TALKING POINTS – BRAZILIAN REAL, ELECTION, EMERGING MARKETS
- Polarizing election is causing significant volatility in the Brazilian Real
- Election likely to boil down to Fernando Haddad and Jair Bolsonaro
- Bolsonaro win could cheer investors but also portend long-term risks
See our FX, commodities and stocks forecasts to learn what will drive financial markets in the fourth quarter!
BRAZIL’S POLARIZING ELECTION
Voters are due for the first round of Brazil’s most turbulent election in decades on October 7th. The unprecedented polarization stems from the nation-wide corruption investigation known as Operation Car Wash. It has revealed corruption at the highest levels of government, enraging voters driving disillusionment with the political system.
The tumult has caused significant volatility in the Brazilian Real (BRL) and the local stock market as investors gauge the economic and social cohesion of the country. The likely final candidates will be right-wing populist Jair Bolsonaro of the Social Liberal Party (PSL), and Fernando Haddad of the Worker’s Party (PT).
BRL and Brazilian Stock Market Vulnerable to Political Polarization
Note: This chart shows BRL/USD. Markets usually quote the Brazilian Real as USD/BRL.
BOLSONARO AND HADDAD IN THE POLLS
If Bolsonaro and Haddad tie on the first round, a second one will be held on October 28th. In a simulated first round vote, surveys indicated Bolsonaro would win with 31%, over Haddad with only 21%. However, in a second round runoff, polls show Haddad tying with Bolsonaro.
Several polls have shown that a substantial number of voters – some as high as 28% – are undecided or plan to abstain from voting. Bolsonaro, in this regard, has an advantage over Haddad. The right-wing populist has the highest probability of garnering votes from spontaneous voters at 24%, with his left-wing counterpart at 11%.
Bolsonaro’s popularity and advantage over Haddad is his anti-establishment and unconventional approach to politics. He successfully tapped into the anger and frustration of Brazilians who are fed up with the current regime’s widespread corruption. As a member of the party that is under scrutiny for money laundering, Haddad is frequently painted by Bolsonaro as a politician who will only deliver more of the same… or worse.

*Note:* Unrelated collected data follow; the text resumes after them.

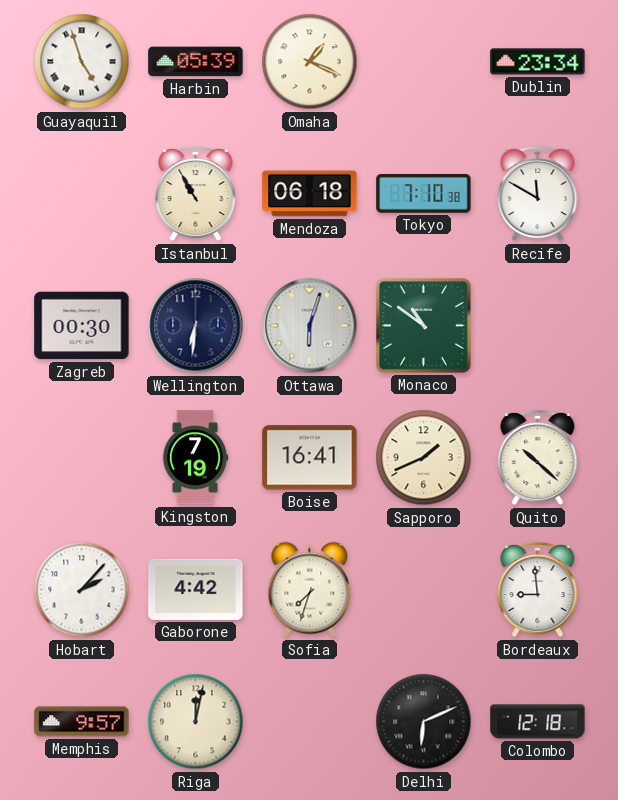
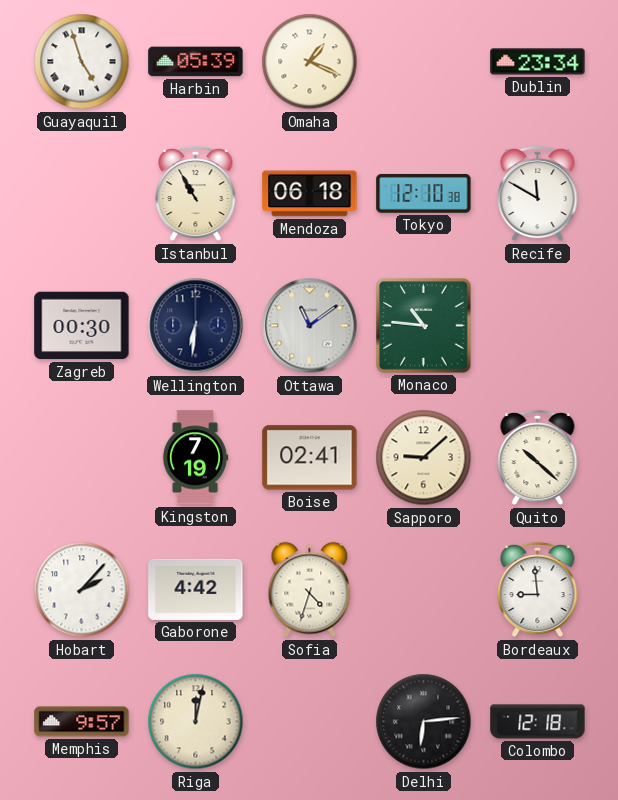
Tokyo: 7:10 -> 12:10
Ottawa: 6:03 -> 11:09
Monaco: 10:51 -> 10:46
Boise: 16:41 -> 02:41
Sapporo: 1:41 -> 9:08
Sofia: 7:33 -> 4:33
Delhi: 6:11 -> 6:14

However, Bolsonaro’s provocative character and incendiary remarks are a double-edged sword. Some of his comments – which have been characterized as authoritarian, racist, homophobic and misogynistic – have sparked widespread protests in Brazil and on social media. The hashtag #EleNão (“not him”) has soared in popularity on local social media and tens of thousands of women marched against the candidate under this banner. Prominent Brazilians abroad have supported these protests.

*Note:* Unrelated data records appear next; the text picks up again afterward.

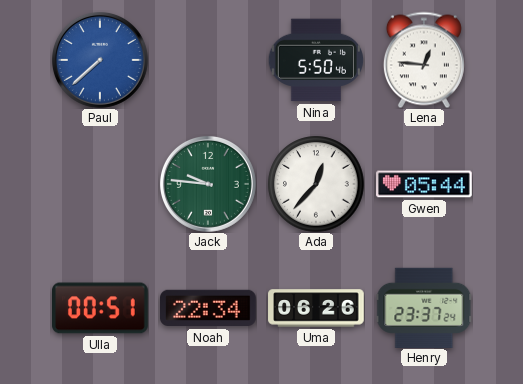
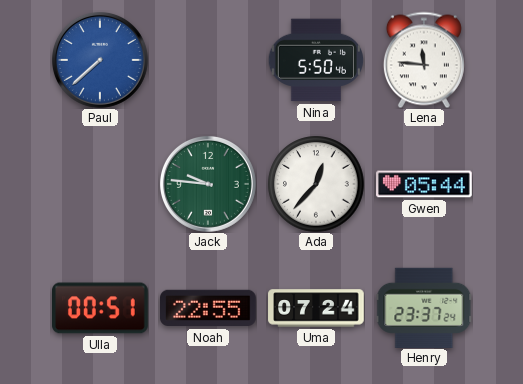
Lena: 12:46 -> 11:46
Noah: 22:34 -> 22:55
Uma: 06:26 -> 07:24
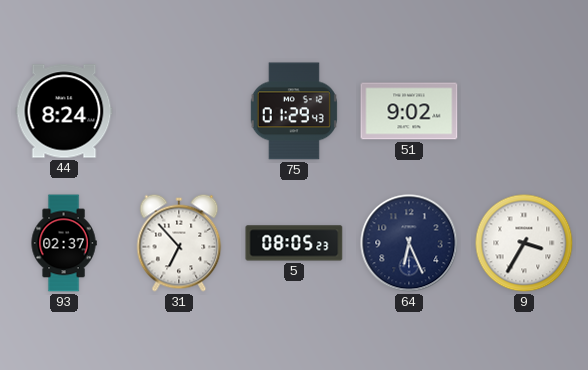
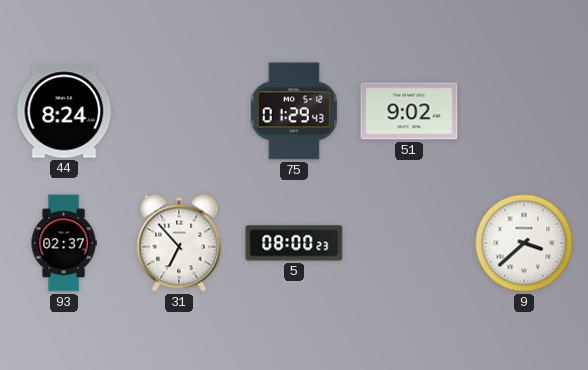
5: 08:05 -> 08:00
64: 6:26 -> none
9: 3:35 -> 3:38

Haddad replaced former president and candidate Luiz Inácio Lula da Silva, who up until he was barred from running, was Brazil’s most popular politician. His endorsement is the primary reason behind Haddad’s rise from a barely known mayor to Brazil’s second-most popular candidate.
HOW WOULD MARKETS REACT TO A BOLSONARO WIN?
The Brazilian Real and local stock markets have frequently moved in tandem with favorable election polls for Bolsonaro. This in large part is likely due to his selection of Paulo Guedes as his economic advisor. He was educated at the University of Chicago, and believes in privatizing many – if not all – state-owned enterprises. “There are no sacred cows…all of them should be privatized,” he said.
Guedes and Bolsonaro also want to implement other market-friendly policies such as promoting FDI, restructuring social security, and trimming the bureaucracy.
The market’s positive response to Bolsonaro is also strongly driven by a fear of the alternative. Fernando Haddad is the leader of the PT, a party which a significant number of economists agree is responsible for Brazil’s poor economic performance through the use of statist policies. His running mate – Manuela d'Avila – is a member of the country’s communist party (PCdoB). She campaigns on defending Brazil’s sovereignty and protecting the country’s natural resources from transnational firms.
Haddad also allegedly tweeted that the market is an “abstract entity that terrorizes the public”, a charming characterization that is likely to keep investors at bay.
However, Bolsonaro’s praise of Brazil’s past dictatorship and authoritarian-like comments could pose a longer-term threat to economic stability through the erosion of democratic institutions. His running mate, retired general Hamilton Mourao, remarked that armed forces should carry out a coup if the country’s judiciary did not put an end to corruption.
If Bolsonaro turns his presidency into a dictatorship, it is likely to trigger capital flight as the transition will almost certainly plunge the country into an abyss of uncertainty and instability. However, if Bolsonaro maintains democratic institutions and implements the promised market reforms, the Brazilian Real and the benchmark IBOVESPA equity index may surge. In any case, a hefty dose of volatility is almost certainly ahead as the political terrain develops.